🤖 AI Summary
This work addresses the limited generalizability of existing audio-visual deepfake detection methods, which often rely on dataset-specific artifacts. To overcome this, the authors propose a multimodal framework that jointly performs deepfake detection and generator attribution by incorporating generator provenance as a structured regularizer. A novel cross-modal forensic fingerprint consistency (CMFFC) loss is introduced to guide the model toward learning discriminative features tied to the underlying generation mechanisms. The video branch employs a ResNet50 backbone enhanced with temporal attention, while the audio branch utilizes a pretrained ResNet18 to process Mel-spectrograms. Evaluated on FakeAVCeleb, the method achieves 99.7% balanced accuracy and 99.8% AUC for detection, along with 95.9% generator attribution accuracy, and demonstrates strong cross-dataset generalization performance.
📝 Abstract
Audio-visual deepfakes have reached a level of realism that makes perceptual detection unreliable, threatening media integrity and biometric security. While multimodal detection has shown promise, most approaches are binary classification tasks that often latch onto dataset-specific artifacts rather than genuine generative traces. We argue that a detector incapable of identifying how a video was forged is likely learning the wrong signal. Unlike binary detection, attribution-guided learning imposes a stronger geometric constraint on the shared embedding space, forcing the model to encode generator-specific forensic content rather than shortcuts.

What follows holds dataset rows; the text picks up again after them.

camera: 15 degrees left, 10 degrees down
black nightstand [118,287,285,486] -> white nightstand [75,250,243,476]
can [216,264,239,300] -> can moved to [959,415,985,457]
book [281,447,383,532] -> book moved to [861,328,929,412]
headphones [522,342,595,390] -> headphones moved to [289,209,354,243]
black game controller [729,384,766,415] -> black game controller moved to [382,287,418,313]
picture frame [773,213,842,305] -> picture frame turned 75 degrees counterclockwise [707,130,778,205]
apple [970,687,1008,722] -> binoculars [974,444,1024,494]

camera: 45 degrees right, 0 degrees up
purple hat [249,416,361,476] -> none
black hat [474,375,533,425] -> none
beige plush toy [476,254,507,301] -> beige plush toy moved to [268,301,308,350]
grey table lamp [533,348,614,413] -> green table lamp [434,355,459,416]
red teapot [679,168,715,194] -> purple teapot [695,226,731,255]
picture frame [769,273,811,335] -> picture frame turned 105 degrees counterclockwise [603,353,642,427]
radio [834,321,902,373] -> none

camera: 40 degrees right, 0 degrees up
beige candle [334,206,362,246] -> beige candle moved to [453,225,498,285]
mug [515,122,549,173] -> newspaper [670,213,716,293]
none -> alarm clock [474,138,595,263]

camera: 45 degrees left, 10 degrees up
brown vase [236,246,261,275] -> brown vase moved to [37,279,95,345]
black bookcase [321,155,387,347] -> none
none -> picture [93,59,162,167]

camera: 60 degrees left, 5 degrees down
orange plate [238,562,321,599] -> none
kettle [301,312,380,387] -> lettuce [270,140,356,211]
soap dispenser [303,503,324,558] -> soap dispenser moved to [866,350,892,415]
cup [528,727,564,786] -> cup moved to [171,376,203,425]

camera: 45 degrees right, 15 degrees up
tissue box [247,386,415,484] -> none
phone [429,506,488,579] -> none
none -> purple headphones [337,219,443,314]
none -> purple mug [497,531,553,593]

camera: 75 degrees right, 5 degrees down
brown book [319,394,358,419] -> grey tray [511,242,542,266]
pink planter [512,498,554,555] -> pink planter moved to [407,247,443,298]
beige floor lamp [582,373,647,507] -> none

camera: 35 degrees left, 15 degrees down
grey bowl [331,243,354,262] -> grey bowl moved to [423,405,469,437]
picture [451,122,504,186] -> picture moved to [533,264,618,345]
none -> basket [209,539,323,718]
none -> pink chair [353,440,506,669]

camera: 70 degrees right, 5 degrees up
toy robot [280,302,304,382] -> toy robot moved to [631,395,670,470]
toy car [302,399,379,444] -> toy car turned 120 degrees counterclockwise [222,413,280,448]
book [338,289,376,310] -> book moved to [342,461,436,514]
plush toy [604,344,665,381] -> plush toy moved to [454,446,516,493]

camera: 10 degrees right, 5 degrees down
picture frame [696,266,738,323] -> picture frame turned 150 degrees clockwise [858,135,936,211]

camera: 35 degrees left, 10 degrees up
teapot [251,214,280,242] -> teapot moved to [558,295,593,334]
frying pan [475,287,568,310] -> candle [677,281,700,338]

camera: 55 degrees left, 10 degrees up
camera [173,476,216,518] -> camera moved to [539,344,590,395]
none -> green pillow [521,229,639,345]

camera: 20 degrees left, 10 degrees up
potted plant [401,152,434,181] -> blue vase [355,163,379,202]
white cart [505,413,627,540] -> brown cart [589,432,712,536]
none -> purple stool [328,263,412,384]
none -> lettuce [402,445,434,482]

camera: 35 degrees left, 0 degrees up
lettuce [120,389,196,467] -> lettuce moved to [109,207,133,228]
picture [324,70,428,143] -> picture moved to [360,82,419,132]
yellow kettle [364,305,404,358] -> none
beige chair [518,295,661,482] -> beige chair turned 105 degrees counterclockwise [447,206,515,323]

We propose the Attribution-Guided Multimodal Deepfake Detection (AMDD) framework, which jointly learns to detect and attribute manipulation. AMDD treats generator attribution as a structured regularization that constrains representation geometry toward forensically meaningful features. We introduce a Cross-Modal Forensic Fingerprint Consistency (CMFFC) loss to enforce alignment between generator-induced artifacts in visual and audio streams. This exploits the fact that coherent manipulation leaves correlated traces across modalities, grounded in the physical coupling between speech and facial articulation that synthetic pipelines routinely disrupt.
Architecturally, we pair a ResNet50 with temporal attention for visual encoding against a pretrained ResNet18 for mel spectrograms, closing the encoder capacity gap found in prior models. On FakeAVCeleb, AMDD achieves 99.7% balanced accuracy and 99.8% AUC with 95.9% attribution accuracy. Cross-dataset evaluation on DeepfakeTIMIT, DFDM, and LAV-DF confirms that real video detection generalizes robustly, while fake detection on unseen generators remains an open challenge that we analyze in depth.